Önümüzdeki 10 yılda eğlence dünyasının evde bir şeyler stream etmekten ibaret olacağını sananlar sanırım büyük hayal kırıklığı yaşayacaklar.

Fiziksel ilişki, insan ilişkilerinde bire bir temas her şeyden değerli olacak. Ofisler artık bitti, herkes evden çalışacak yönündeki görüşe de katılmıyorum. İnsanlar, tam tersine, evde sıkıntıdan cinnet geçiriyor şu anda. Hele de çocuklu olanlar için ev tam anlamıyla tımarhaneye dönmüş durumda. Pandemi biter bitmez çocuklar okula arkadaşlarına, ebeveynler işe, ofislerine gidecekleri günü iple çekiyorlar.

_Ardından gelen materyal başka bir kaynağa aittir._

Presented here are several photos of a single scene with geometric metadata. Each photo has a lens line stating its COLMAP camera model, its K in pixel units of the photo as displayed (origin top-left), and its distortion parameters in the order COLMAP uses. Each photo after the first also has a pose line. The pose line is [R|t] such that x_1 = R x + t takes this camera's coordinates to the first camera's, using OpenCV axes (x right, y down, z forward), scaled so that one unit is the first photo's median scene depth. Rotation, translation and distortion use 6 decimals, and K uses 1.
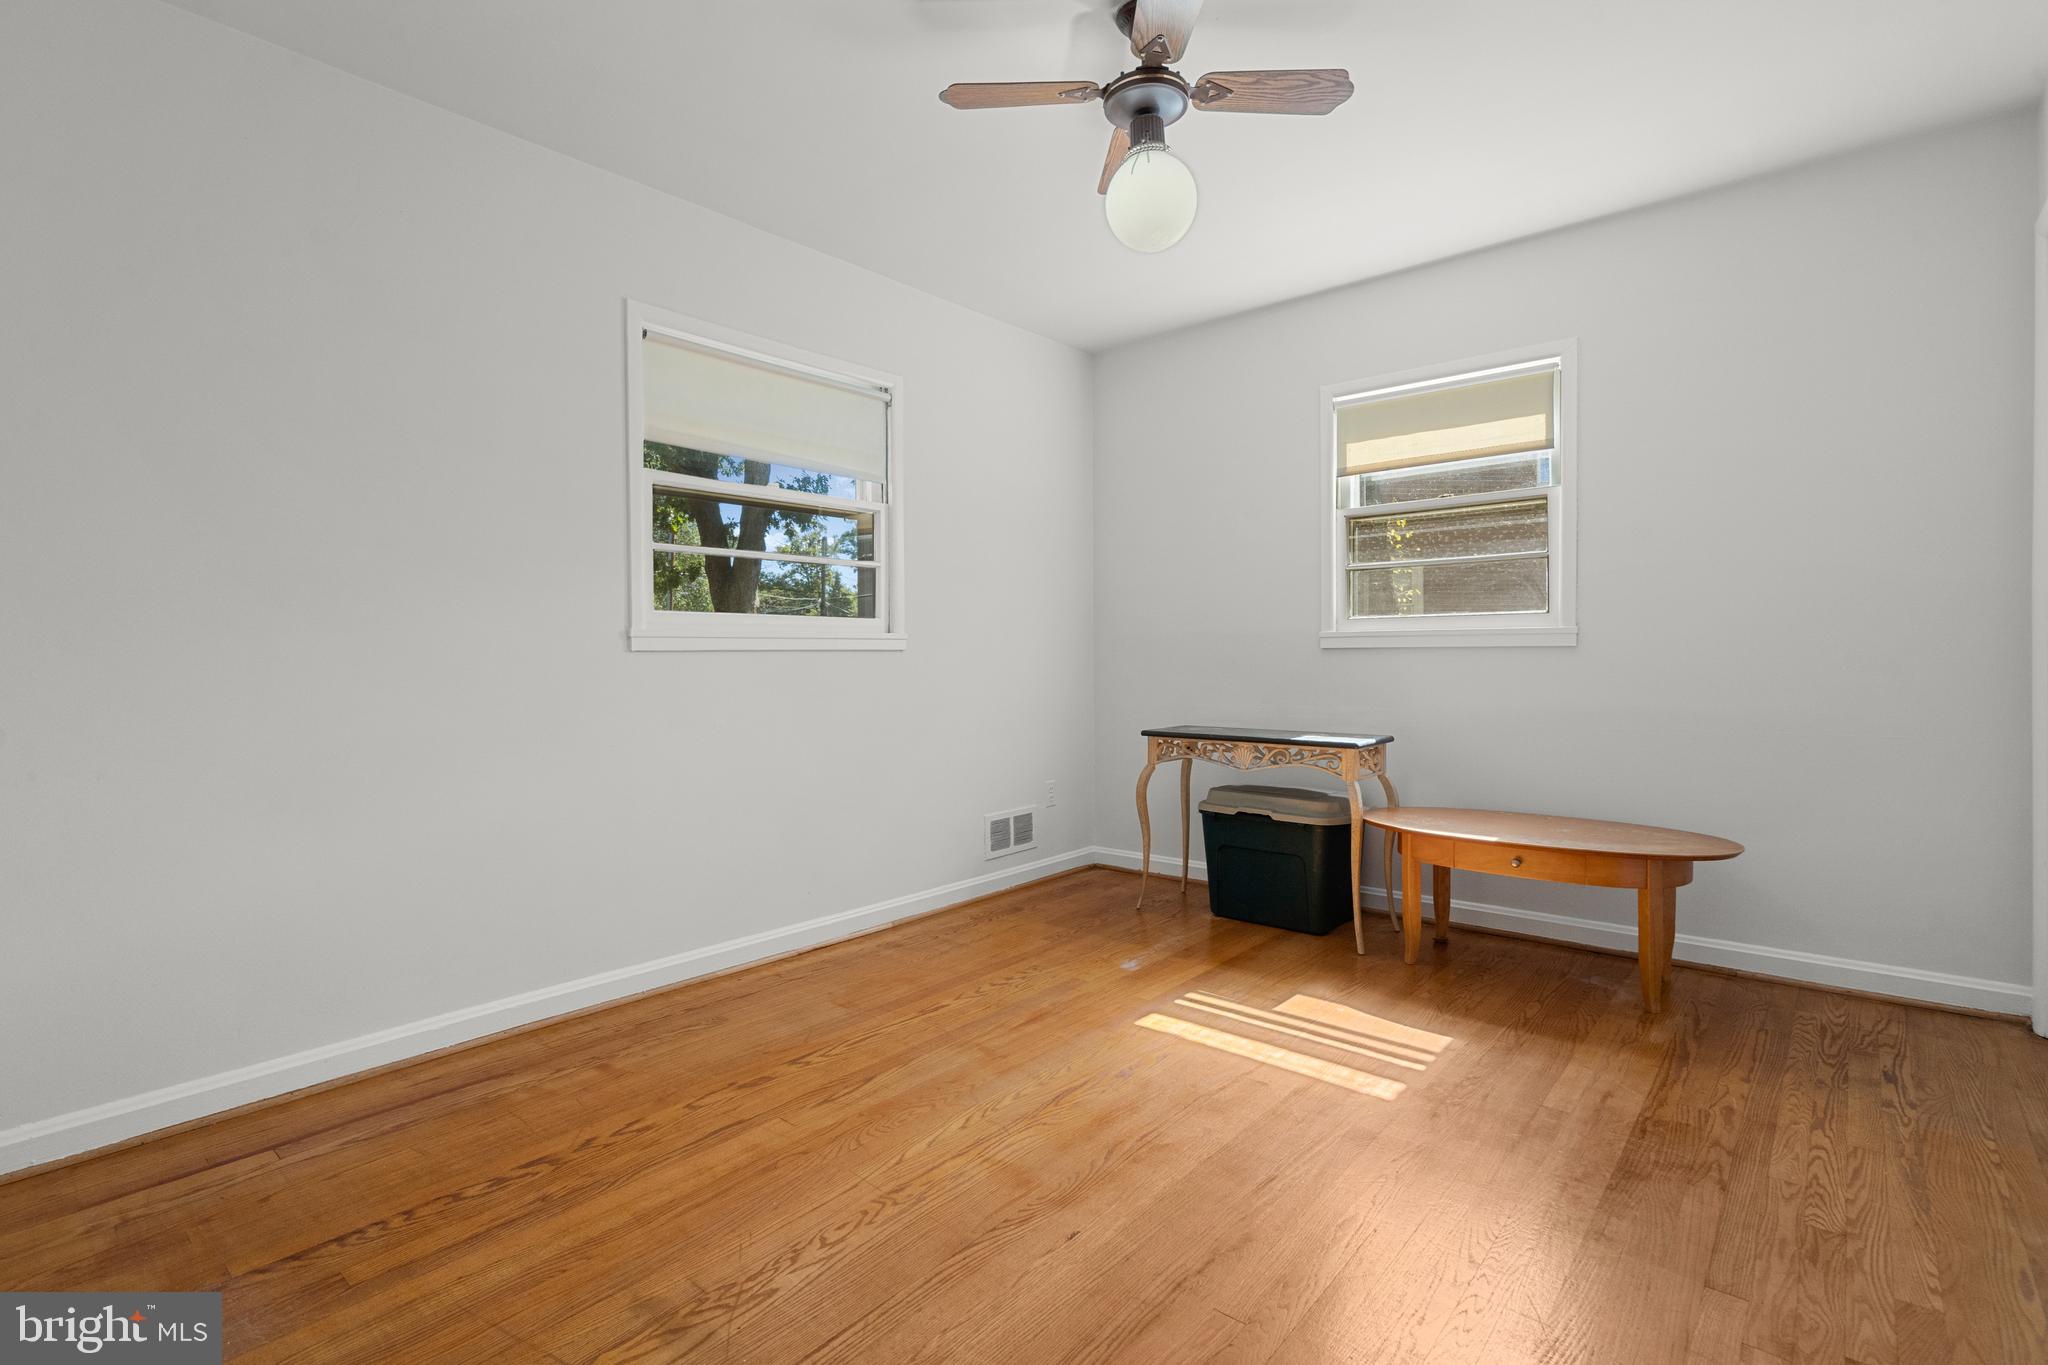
lens RADIAL K [[933.5, 0, 1022.3], [0, 933.5, 673.5], [0, 0, 1]] dist [0.001015, 0.001427]
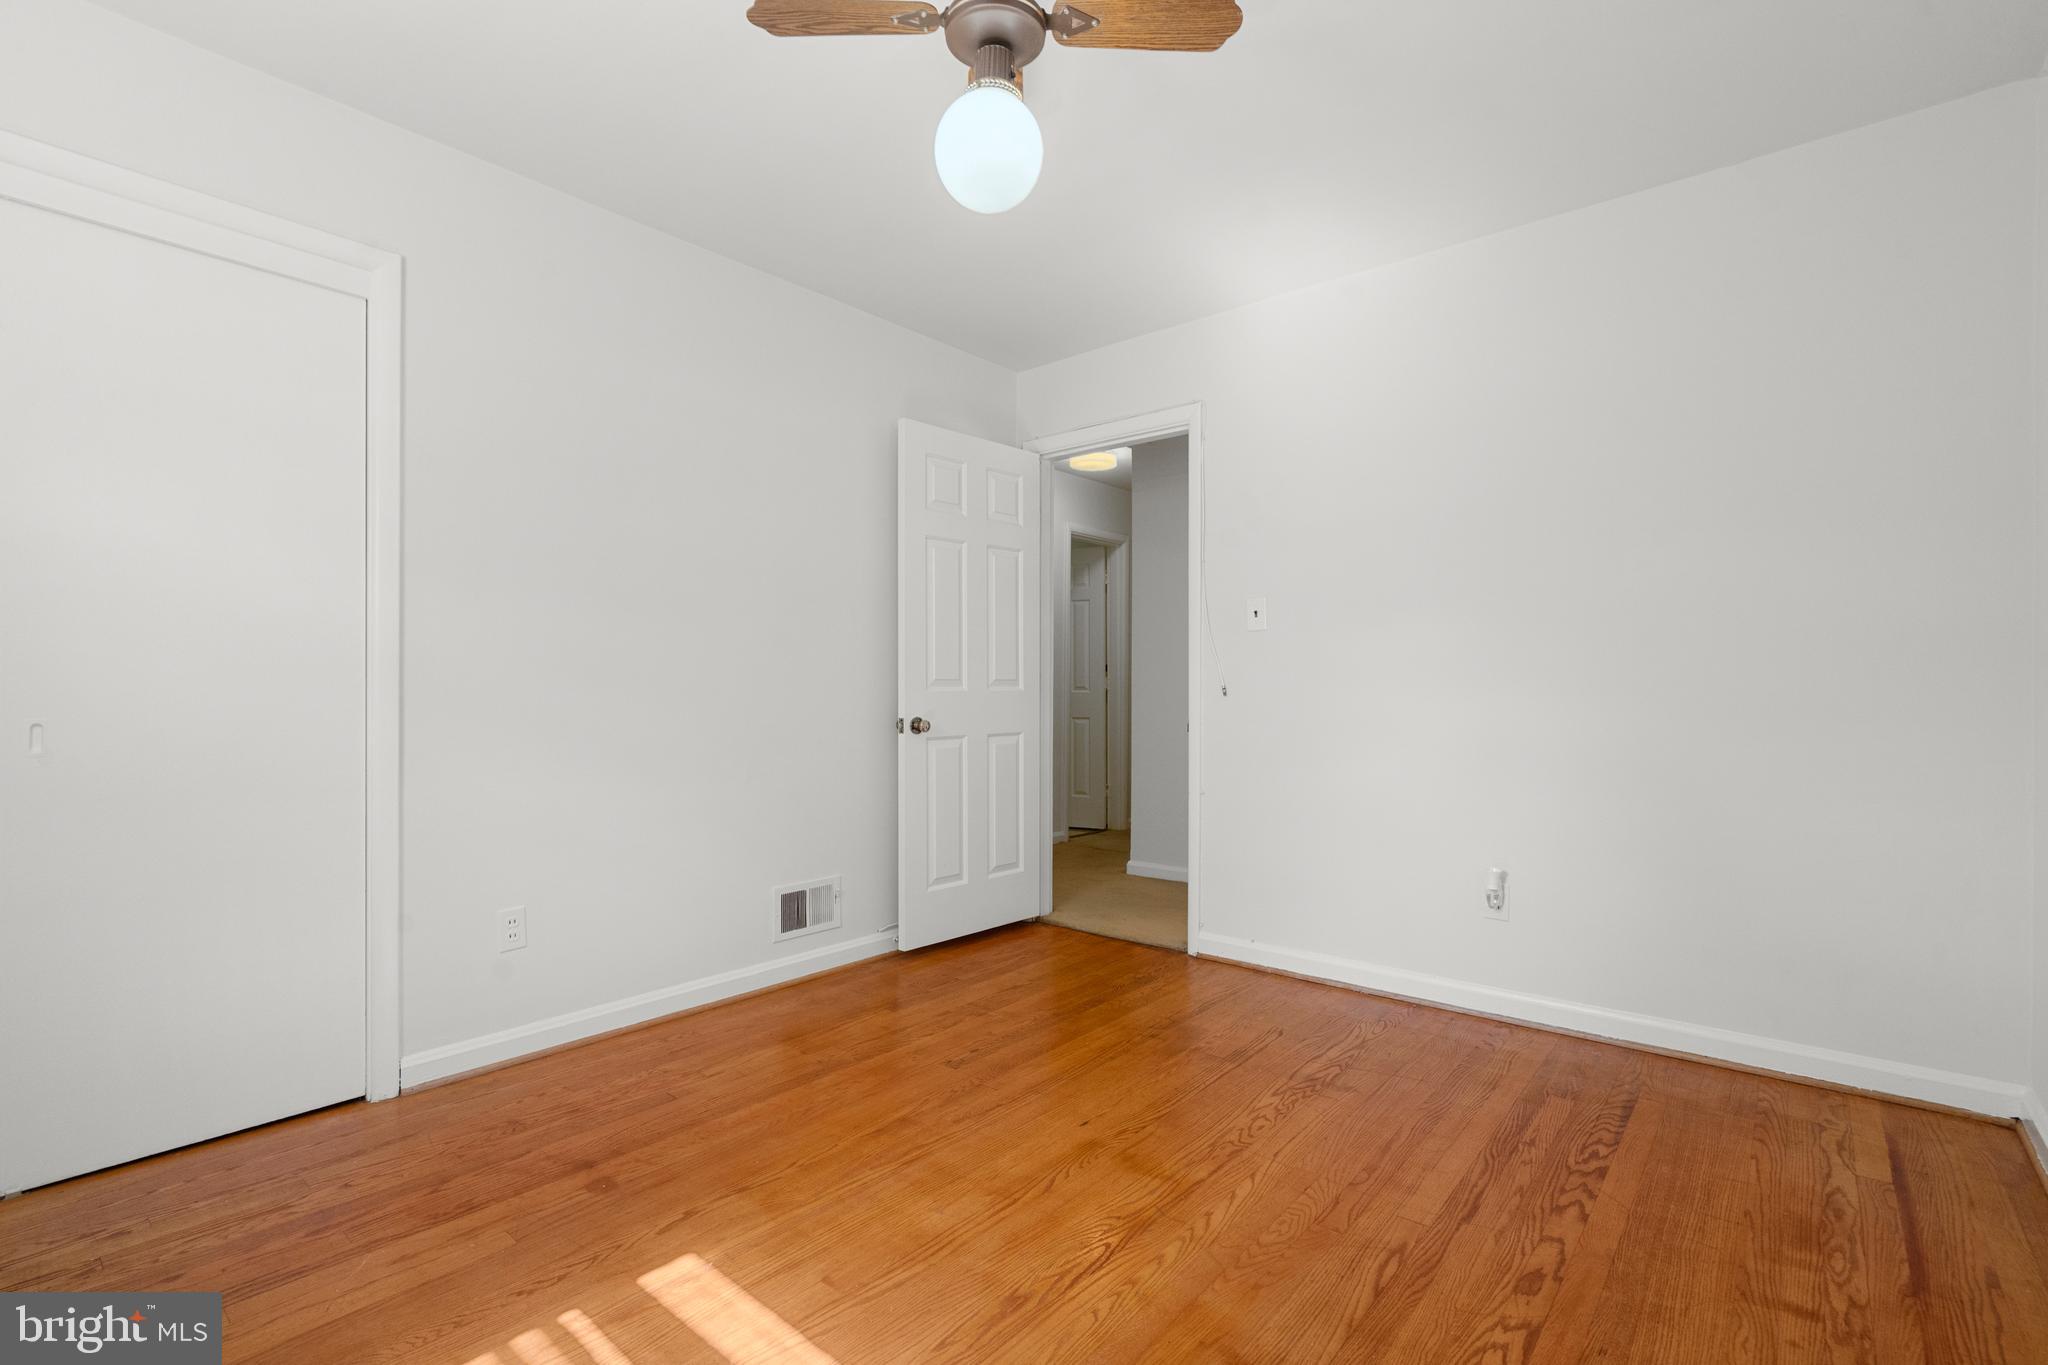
lens RADIAL K [[933.5, 0, 1025.3], [0, 933.5, 683.8], [0, 0, 1]] dist [0.001015, 0.001427]
pose [[-0.999954, 0.008313, -0.004818, 0.114048], [0.008256, 0.999897, 0.011712, -0.038055], [0.004915, 0.011672, -0.999920, 1.900992]]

Elbette bir Umut Sarıkaya karikatürü gibi, biri “Pandemi bitti, koşuuuuun!” diye düdük çalmayacak bittiğinde. Yani kesin, net bir tarih ve an olmayacak. Hayat normale yavaş yavaş dönecek. Ama o gün geldiğinde kimsenin “Ben böyle iyiyim, evde oturmaktan memnunum” diyeceğini sanmıyorum.

Okuduğum pek çok gelecek vizyonunda evlerin karantinada yaşam ilkesine uygun olarak yeniden tasarlanacağı, yeni binaların buna göre inşa edileceği gibi ütopik fikirler var.

İnsanlık bugüne kadar hastalıkların ve salgınların ardından daha çok eve kapanarak hayata dönmedi. “Brainstorming” çok eğlenceli ve faydalı. Gene yapalım, yapmayalım demiyorum ama ben gelecekten umutluyum arkadaşlar.